Work item
Among the entries below, find the lines with the word "enemy" and copy them.

Material for the task
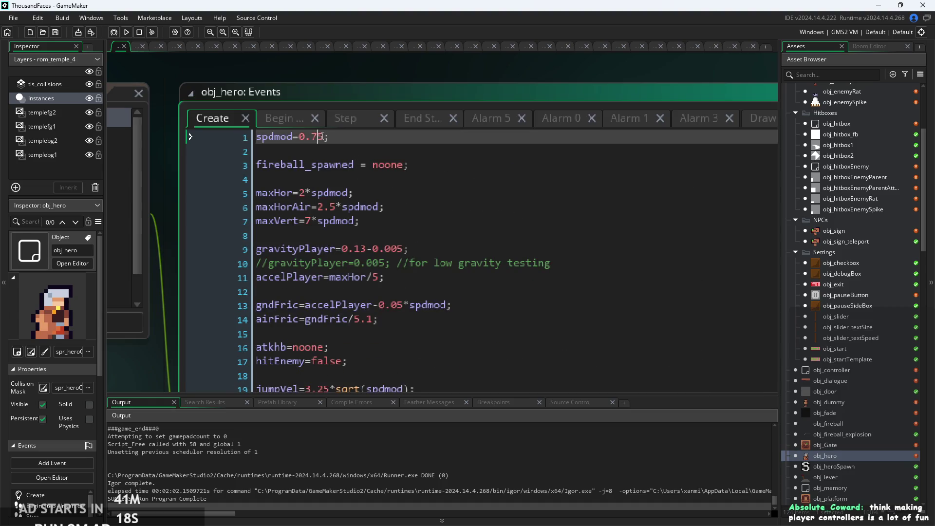
pyautogui.doubleClick(320, 138)
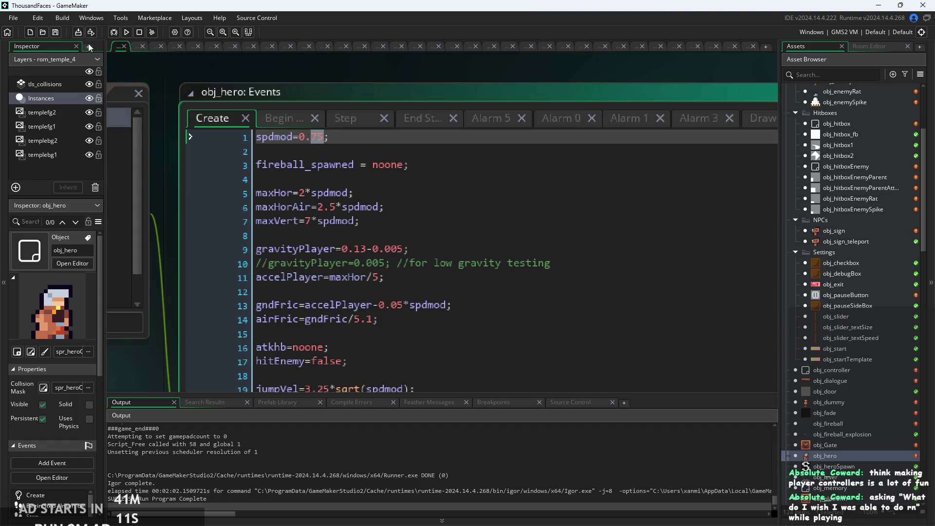
pyautogui.click(126, 32)
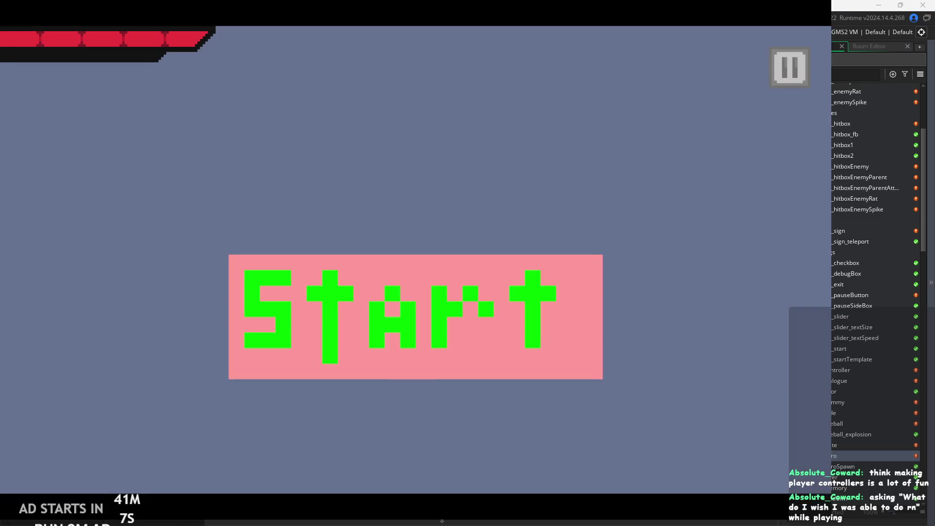
# Start the game and fight through the temple room, defeating the brown enemy.
pyautogui.click(589, 357)
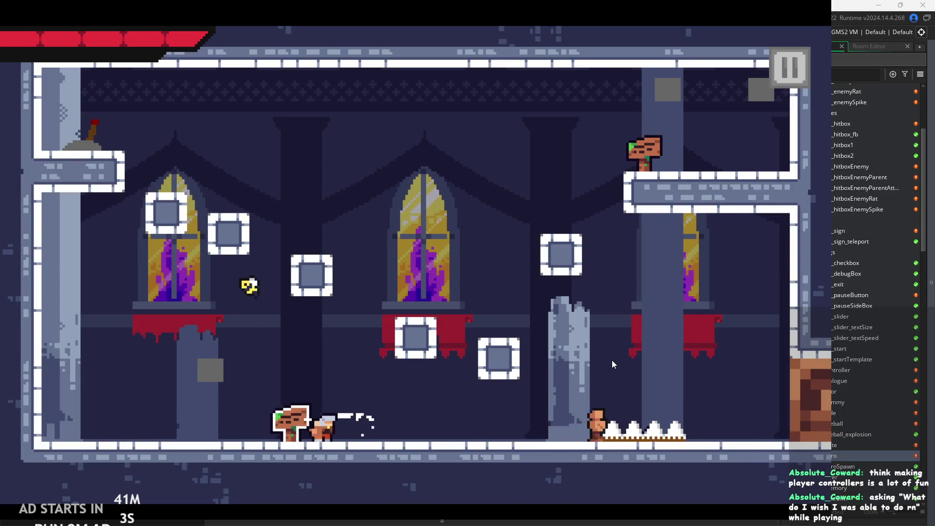
pyautogui.press('Right')
pyautogui.press('space')
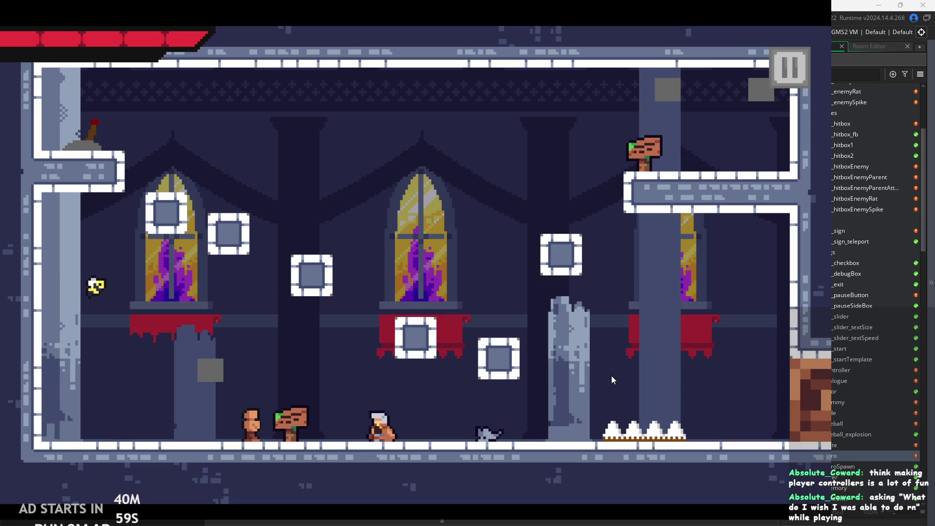
pyautogui.press('Left')
pyautogui.press('space')
pyautogui.press('Right')
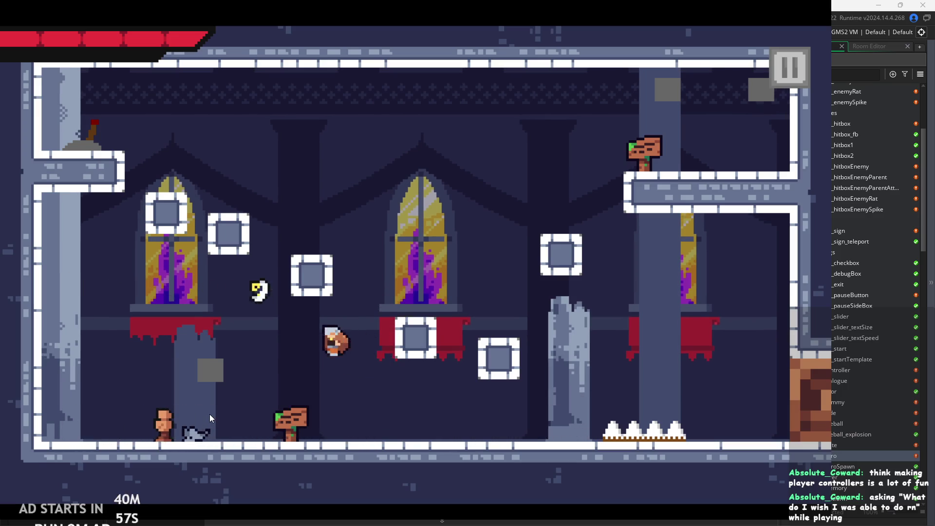
pyautogui.press('Left')
pyautogui.press('x')
pyautogui.press('Right')
pyautogui.press('Left')
pyautogui.press('Right')
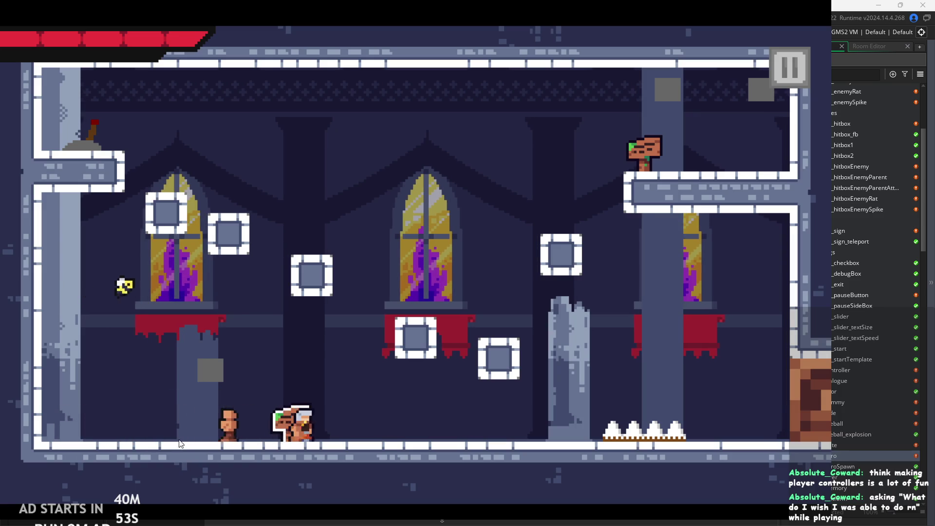
pyautogui.press('Left')
pyautogui.press('x')
# Jump onto the block and upper-right ledge, then walk into the next enemy room.
pyautogui.press('Right')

Task result
# Start the game and fight through the temple room, defeating the brown enemy.
# Jump onto the block and upper-right ledge, then walk into the next enemy room.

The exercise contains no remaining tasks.